The news hook: Next year will be the 400th anniversary of the best-selling King James Version. Also, the iPad, Twitter and other new-fangled technology have revolutionized the way people read the Bible. Some interesting things I learned:

    • More than 90 percent of American households have a Bible (this includes all Catholic, Protestant, Jehovah’s Witness and Mormon versions, plus the Torah for Jews). Of those households, the average number is three per home.
    • Tricky thing about translating the Bible (it’s currently printed in more than 2,500 languages) is whether to focus on literal word-for-word translations, or getting the general meaning across.
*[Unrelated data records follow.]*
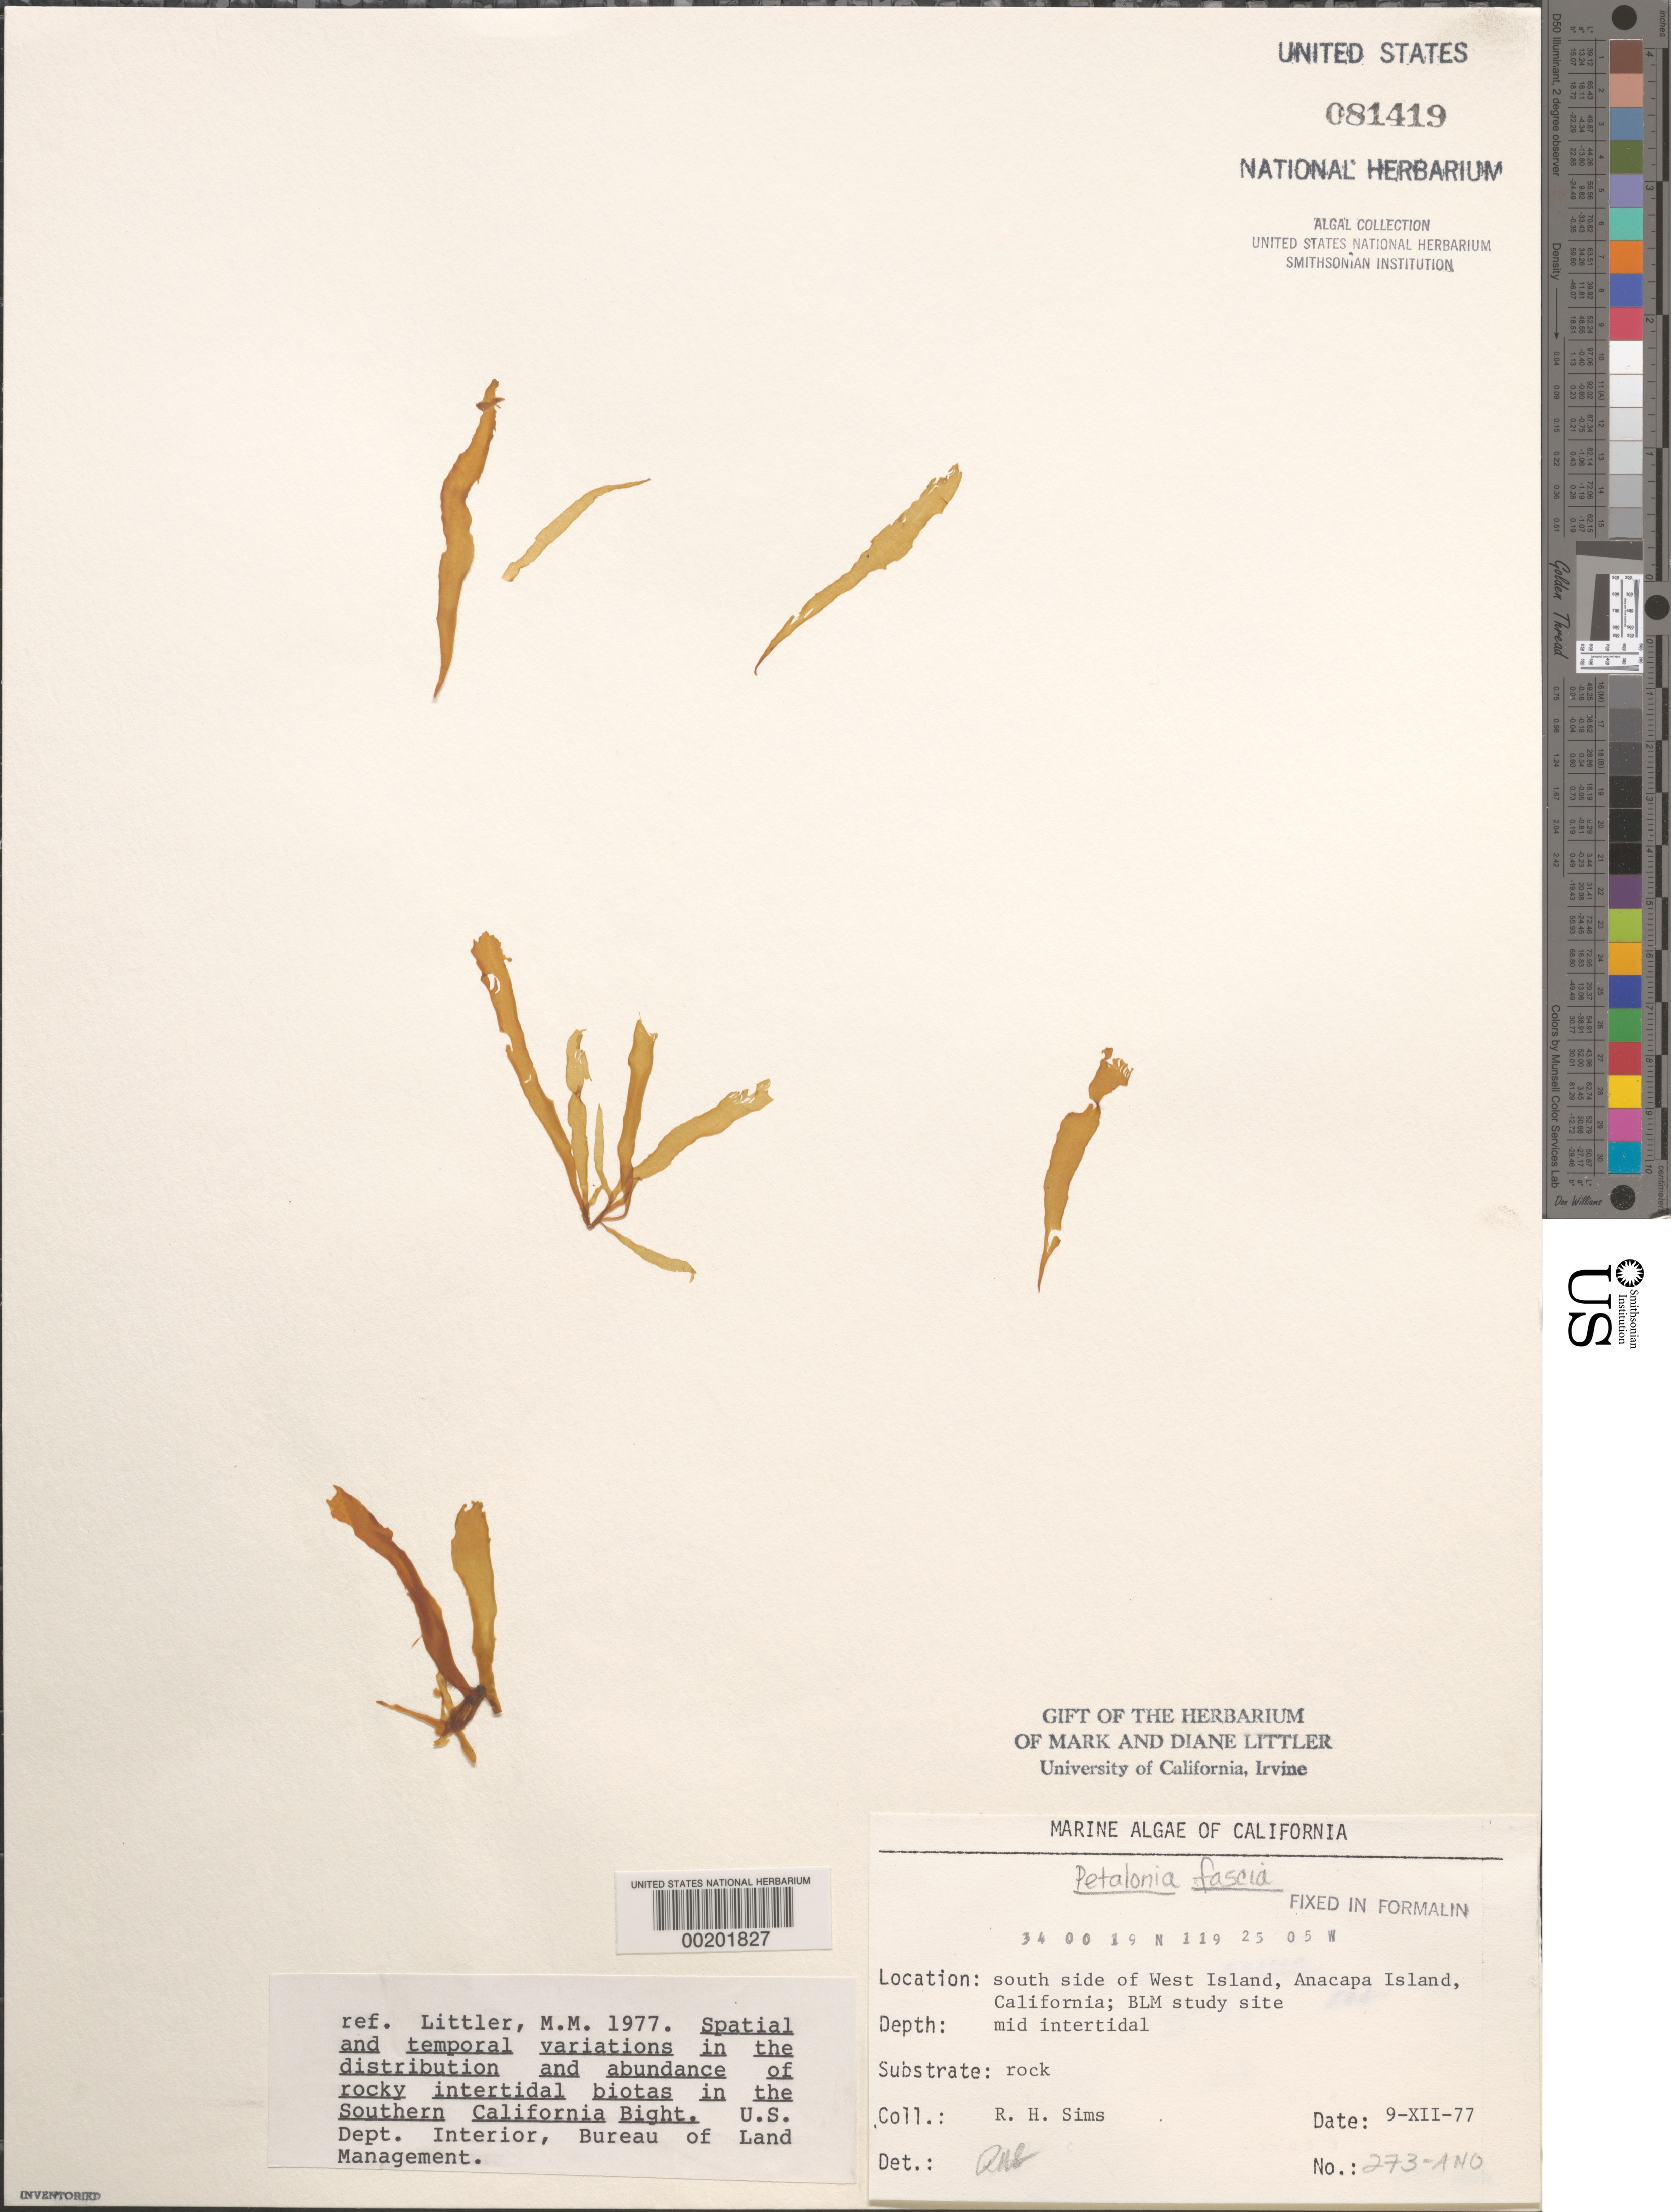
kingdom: Chromista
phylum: Ochrophyta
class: Phaeophyceae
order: Scytosiphonales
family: Scytosiphonaceae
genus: Petalonia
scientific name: Petalonia fascia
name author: (O.F. Müller) Kuntze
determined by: Sims, Robert H.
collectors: R. H. Sims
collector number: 273-ANO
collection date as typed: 09 Dec 1977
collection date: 1977-12-09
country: United States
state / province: California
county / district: Ventura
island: Anacapa Island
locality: South side of west island, near Cat Rock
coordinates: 34 00 19 N, 119 25 05 W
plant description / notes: BLM-SOCALBIGHT Rocky Intertidal Survey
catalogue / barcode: US 81419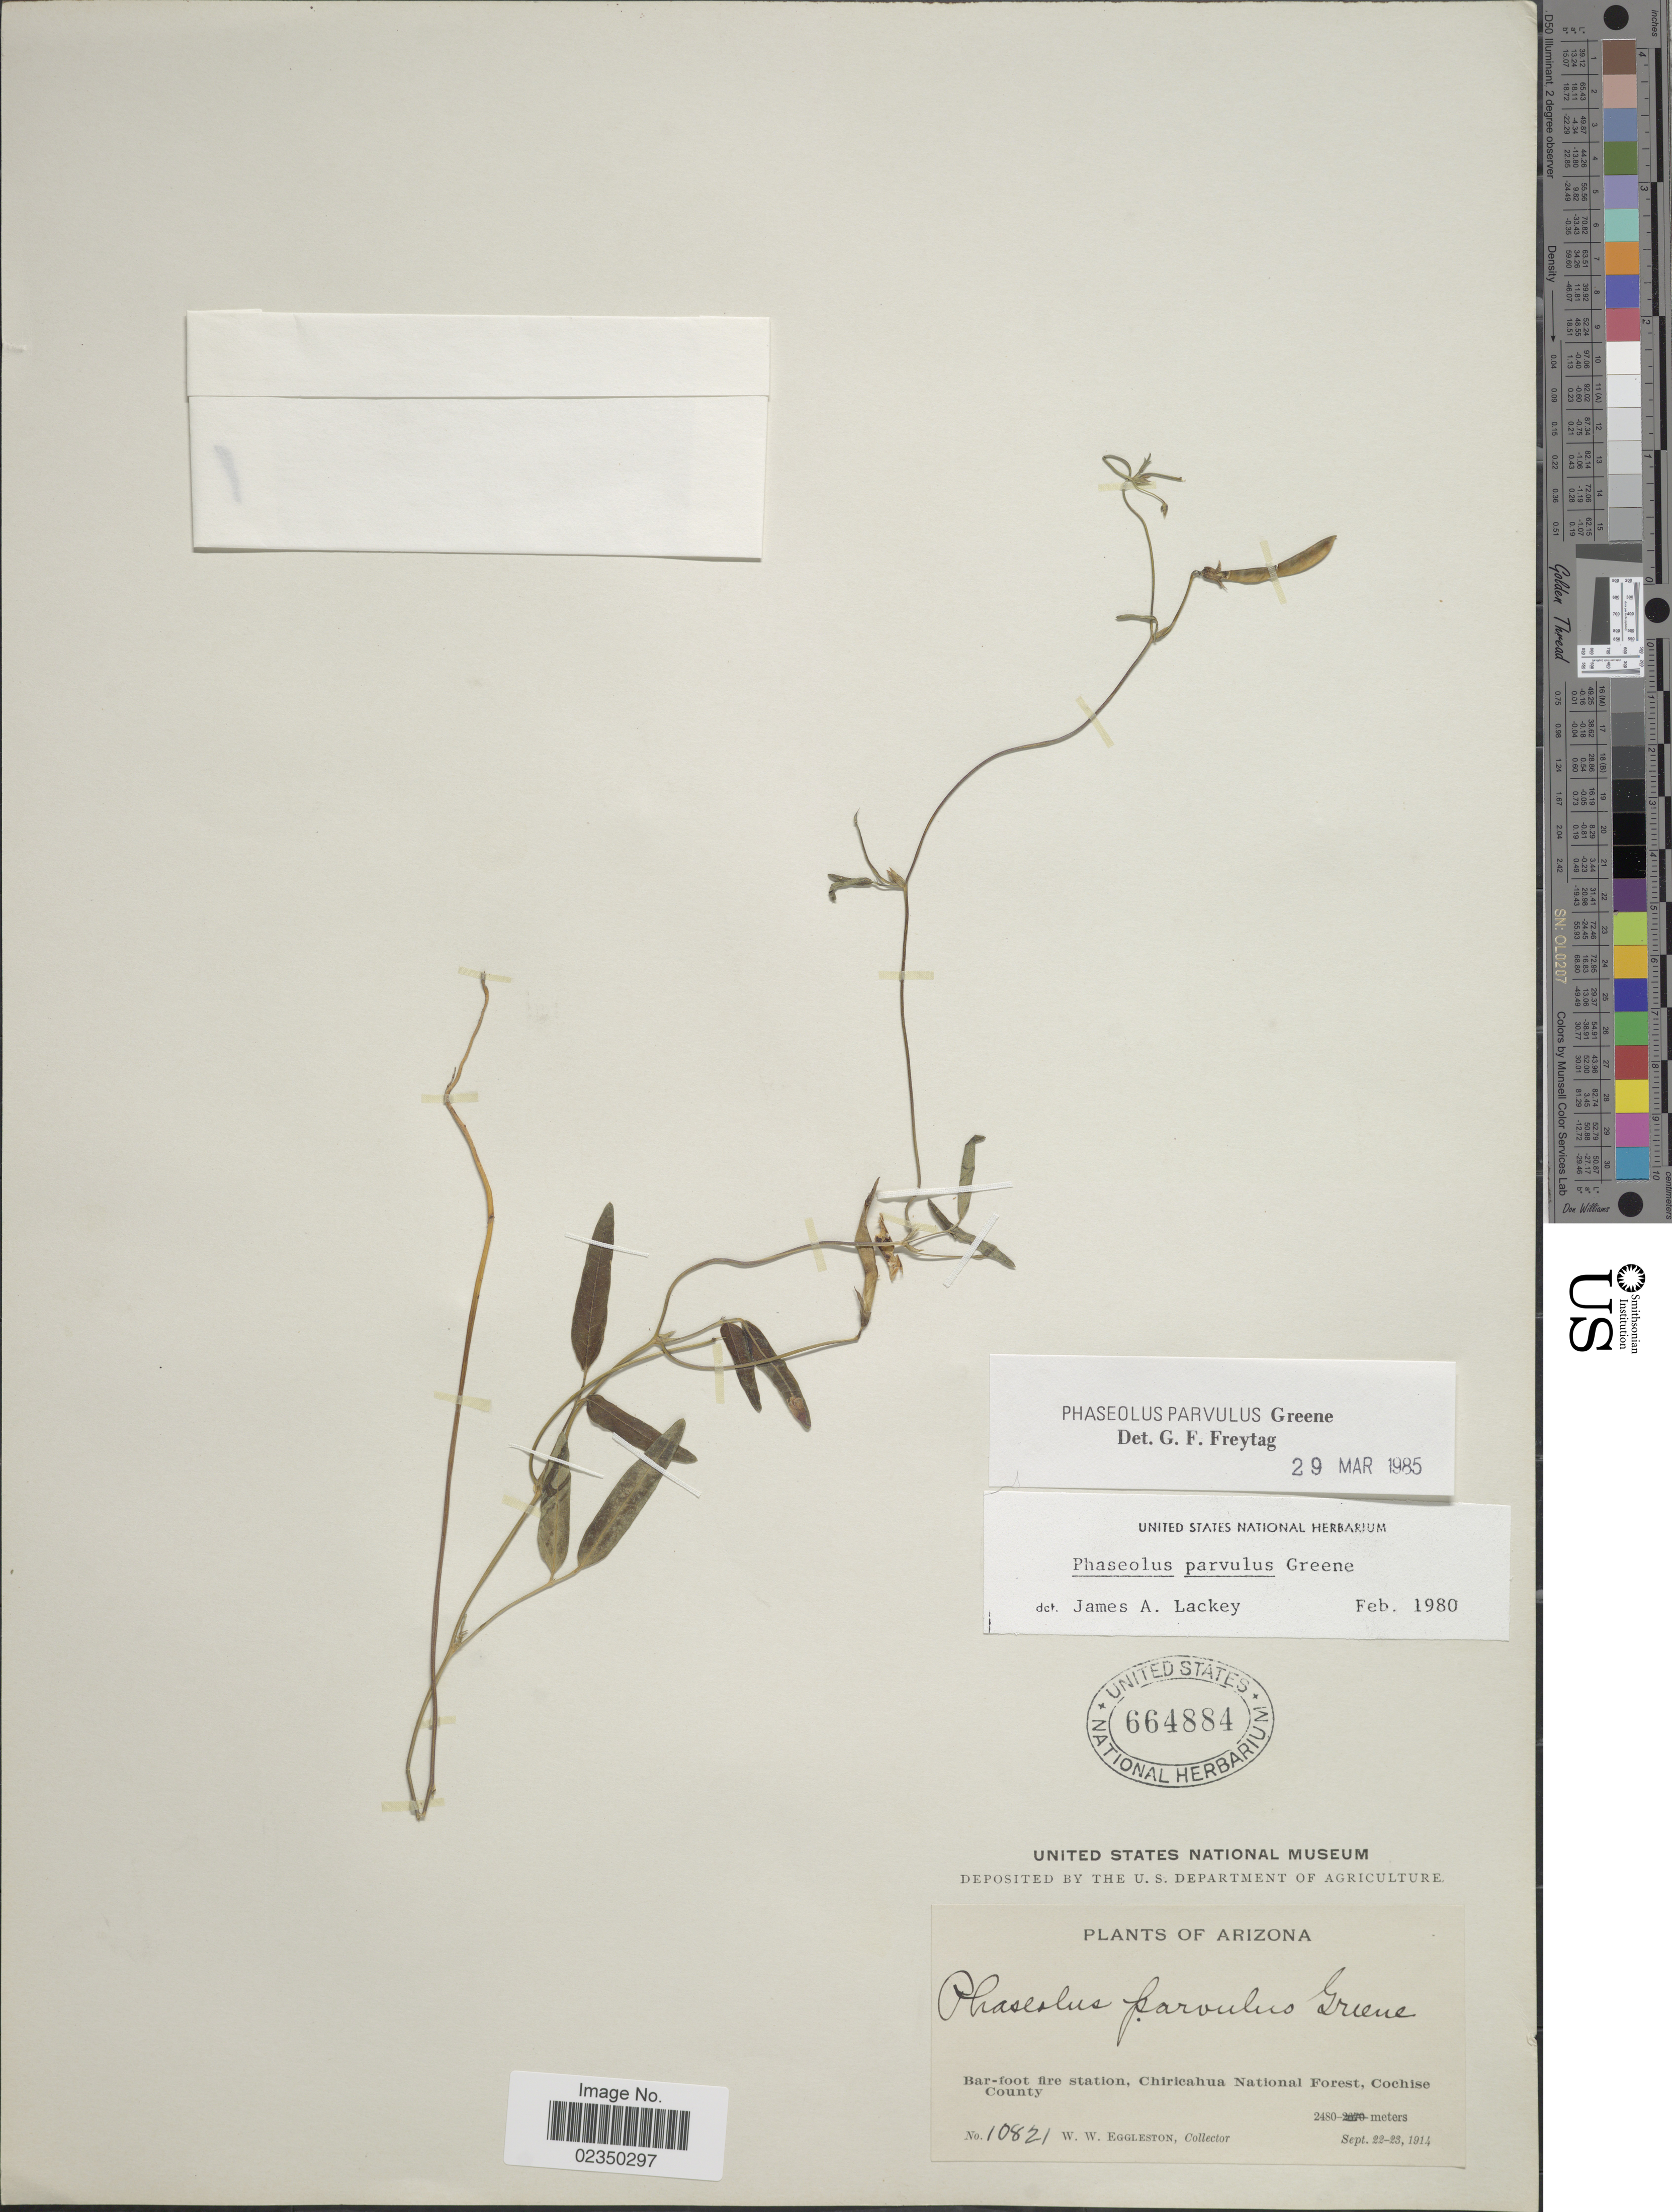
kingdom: Plantae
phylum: Tracheophyta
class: Magnoliopsida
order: Fabales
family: Fabaceae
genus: Phaseolus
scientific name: Phaseolus parvulus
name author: Greene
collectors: W. W. Eggleston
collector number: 10821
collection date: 1914-09-22/1914-09-23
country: United States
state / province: Arizona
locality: Bar-foot fire station, Chiricahua National Forest, Cochise County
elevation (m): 2480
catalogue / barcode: US 664884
For example, some Asian languages have honorifics, so do you use the “king” or “friend” reference for Jesus? And in languages that don’t have a generic word for “fish,” what kind of fish did the disciples catch?
    • Words matter differently today — there’s a big difference between describing someone as a “young woman” and a “virgin” in modern languages. And some translators now interpret with an eye on gender inclusion, using words like “people” and “humanity” instead of what used to be translated as “men,” and “kin” instead of “brothers.”
    • Even within the same language, slang and evolving meanings require updates with every generation. For example, phrases like “It is hard for thee to kick against the pricks,” and words like “thong” and “ankle chains” wouldn’t be understood today as their original meaning.

 

And, from the “Bible on Steroids” presentation, some bullet points on the increasingly popular use of Twitter to communicate Bible verses, which has shot up from 2,000 a day in April 2009 to 11,000 a day in February 2010:

    • Miley Cyrus was the #1 recipient of Bible tweets, mostly encouraging her to keep her life in order (her account is no longer active, by the way), followed by President Obama.
    • Most retweeted Bible tweeters are @RevRunWisdom, @RickWarren and @JohnPiper.
    • Not surprisingly, the majority of Bible-related tweets in the world come from the U.S., specifically the Bible Belt/Southern region.
    • The most tweeted Bible verse is Jeremiah 29:11, followed by Philippians 4:13.